## What to do
Copy every line of the records below word for word, changing nothing.

## Study material
_ _ _ _ _ _ _

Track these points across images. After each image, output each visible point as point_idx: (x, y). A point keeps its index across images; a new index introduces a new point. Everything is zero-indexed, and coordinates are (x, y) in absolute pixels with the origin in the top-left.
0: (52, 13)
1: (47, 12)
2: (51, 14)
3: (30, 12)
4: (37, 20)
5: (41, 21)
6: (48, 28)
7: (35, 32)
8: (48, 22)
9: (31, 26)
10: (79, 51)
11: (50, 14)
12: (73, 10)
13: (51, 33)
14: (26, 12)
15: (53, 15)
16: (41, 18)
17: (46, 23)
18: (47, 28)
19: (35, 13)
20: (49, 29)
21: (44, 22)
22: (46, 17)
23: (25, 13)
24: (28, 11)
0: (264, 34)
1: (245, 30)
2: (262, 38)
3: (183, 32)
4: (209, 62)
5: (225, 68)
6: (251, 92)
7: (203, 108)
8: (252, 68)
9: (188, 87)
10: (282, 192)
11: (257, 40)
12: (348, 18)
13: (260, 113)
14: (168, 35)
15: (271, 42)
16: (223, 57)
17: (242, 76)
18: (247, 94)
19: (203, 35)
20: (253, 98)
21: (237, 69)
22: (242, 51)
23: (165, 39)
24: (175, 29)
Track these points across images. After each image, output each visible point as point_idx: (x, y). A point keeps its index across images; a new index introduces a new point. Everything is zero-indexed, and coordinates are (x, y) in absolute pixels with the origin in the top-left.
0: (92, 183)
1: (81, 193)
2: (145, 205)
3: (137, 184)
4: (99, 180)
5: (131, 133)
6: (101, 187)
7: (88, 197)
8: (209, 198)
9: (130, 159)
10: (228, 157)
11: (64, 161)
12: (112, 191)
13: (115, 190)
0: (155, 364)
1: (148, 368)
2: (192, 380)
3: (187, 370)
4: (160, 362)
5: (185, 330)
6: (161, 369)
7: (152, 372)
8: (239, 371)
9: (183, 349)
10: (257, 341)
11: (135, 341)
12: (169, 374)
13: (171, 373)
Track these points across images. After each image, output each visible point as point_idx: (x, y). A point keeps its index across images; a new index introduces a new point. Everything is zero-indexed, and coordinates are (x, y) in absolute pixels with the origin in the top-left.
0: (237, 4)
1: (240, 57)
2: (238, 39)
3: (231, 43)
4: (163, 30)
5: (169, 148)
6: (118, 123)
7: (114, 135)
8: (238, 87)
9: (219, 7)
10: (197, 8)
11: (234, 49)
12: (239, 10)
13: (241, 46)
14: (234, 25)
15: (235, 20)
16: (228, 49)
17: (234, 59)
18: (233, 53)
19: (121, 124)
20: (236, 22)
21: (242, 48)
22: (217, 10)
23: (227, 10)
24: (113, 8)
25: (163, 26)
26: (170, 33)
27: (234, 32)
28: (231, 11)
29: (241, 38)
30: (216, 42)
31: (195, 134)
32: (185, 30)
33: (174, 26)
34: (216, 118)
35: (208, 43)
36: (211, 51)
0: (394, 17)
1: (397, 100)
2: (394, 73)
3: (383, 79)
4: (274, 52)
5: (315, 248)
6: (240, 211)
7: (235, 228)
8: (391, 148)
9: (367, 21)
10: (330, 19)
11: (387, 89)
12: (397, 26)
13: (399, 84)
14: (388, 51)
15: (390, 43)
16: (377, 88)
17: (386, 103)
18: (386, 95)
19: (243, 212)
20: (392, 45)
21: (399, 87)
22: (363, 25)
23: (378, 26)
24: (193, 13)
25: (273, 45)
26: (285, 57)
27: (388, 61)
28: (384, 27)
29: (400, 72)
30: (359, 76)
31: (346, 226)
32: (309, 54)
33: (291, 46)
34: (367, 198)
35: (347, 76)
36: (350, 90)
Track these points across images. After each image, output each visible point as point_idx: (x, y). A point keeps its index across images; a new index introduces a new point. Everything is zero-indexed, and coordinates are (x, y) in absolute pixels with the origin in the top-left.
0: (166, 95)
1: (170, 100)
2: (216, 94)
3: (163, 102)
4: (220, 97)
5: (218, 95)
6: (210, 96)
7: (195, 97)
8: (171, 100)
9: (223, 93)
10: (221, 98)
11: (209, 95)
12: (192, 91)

_ _ _ _ _ _ _

## Written response
Track these points across images. After each image, output each visible point as point_idx: (x, y). A point keeps its index across images; a new index introduces a new point. Everything is zero-indexed, and coordinates are (x, y) in absolute pixels with the origin in the top-left.
0: (52, 13)
1: (47, 12)
2: (51, 14)
3: (30, 12)
4: (37, 20)
5: (41, 21)
6: (48, 28)
7: (35, 32)
8: (48, 22)
9: (31, 26)
10: (79, 51)
11: (50, 14)
12: (73, 10)
13: (51, 33)
14: (26, 12)
15: (53, 15)
16: (41, 18)
17: (46, 23)
18: (47, 28)
19: (35, 13)
20: (49, 29)
21: (44, 22)
22: (46, 17)
23: (25, 13)
24: (28, 11)
0: (264, 34)
1: (245, 30)
2: (262, 38)
3: (183, 32)
4: (209, 62)
5: (225, 68)
6: (251, 92)
7: (203, 108)
8: (252, 68)
9: (188, 87)
10: (282, 192)
11: (257, 40)
12: (348, 18)
13: (260, 113)
14: (168, 35)
15: (271, 42)
16: (223, 57)
17: (242, 76)
18: (247, 94)
19: (203, 35)
20: (253, 98)
21: (237, 69)
22: (242, 51)
23: (165, 39)
24: (175, 29)
Track these points across images. After each image, output each visible point as point_idx: (x, y). A point keeps its index across images; a new index introduces a new point. Everything is zero-indexed, and coordinates are (x, y) in absolute pixels with the origin in the top-left.
0: (92, 183)
1: (81, 193)
2: (145, 205)
3: (137, 184)
4: (99, 180)
5: (131, 133)
6: (101, 187)
7: (88, 197)
8: (209, 198)
9: (130, 159)
10: (228, 157)
11: (64, 161)
12: (112, 191)
13: (115, 190)
0: (155, 364)
1: (148, 368)
2: (192, 380)
3: (187, 370)
4: (160, 362)
5: (185, 330)
6: (161, 369)
7: (152, 372)
8: (239, 371)
9: (183, 349)
10: (257, 341)
11: (135, 341)
12: (169, 374)
13: (171, 373)
Track these points across images. After each image, output each visible point as point_idx: (x, y). A point keeps its index across images; a new index introduces a new point. Everything is zero-indexed, and coordinates are (x, y) in absolute pixels with the origin in the top-left.
0: (237, 4)
1: (240, 57)
2: (238, 39)
3: (231, 43)
4: (163, 30)
5: (169, 148)
6: (118, 123)
7: (114, 135)
8: (238, 87)
9: (219, 7)
10: (197, 8)
11: (234, 49)
12: (239, 10)
13: (241, 46)
14: (234, 25)
15: (235, 20)
16: (228, 49)
17: (234, 59)
18: (233, 53)
19: (121, 124)
20: (236, 22)
21: (242, 48)
22: (217, 10)
23: (227, 10)
24: (113, 8)
25: (163, 26)
26: (170, 33)
27: (234, 32)
28: (231, 11)
29: (241, 38)
30: (216, 42)
31: (195, 134)
32: (185, 30)
33: (174, 26)
34: (216, 118)
35: (208, 43)
36: (211, 51)
0: (394, 17)
1: (397, 100)
2: (394, 73)
3: (383, 79)
4: (274, 52)
5: (315, 248)
6: (240, 211)
7: (235, 228)
8: (391, 148)
9: (367, 21)
10: (330, 19)
11: (387, 89)
12: (397, 26)
13: (399, 84)
14: (388, 51)
15: (390, 43)
16: (377, 88)
17: (386, 103)
18: (386, 95)
19: (243, 212)
20: (392, 45)
21: (399, 87)
22: (363, 25)
23: (378, 26)
24: (193, 13)
25: (273, 45)
26: (285, 57)
27: (388, 61)
28: (384, 27)
29: (400, 72)
30: (359, 76)
31: (346, 226)
32: (309, 54)
33: (291, 46)
34: (367, 198)
35: (347, 76)
36: (350, 90)
Track these points across images. After each image, output each visible point as point_idx: (x, y). A point keeps its index across images; a new index introduces a new point. Everything is zero-indexed, and coordinates are (x, y) in absolute pixels with the origin in the top-left.
0: (166, 95)
1: (170, 100)
2: (216, 94)
3: (163, 102)
4: (220, 97)
5: (218, 95)
6: (210, 96)
7: (195, 97)
8: (171, 100)
9: (223, 93)
10: (221, 98)
11: (209, 95)
12: (192, 91)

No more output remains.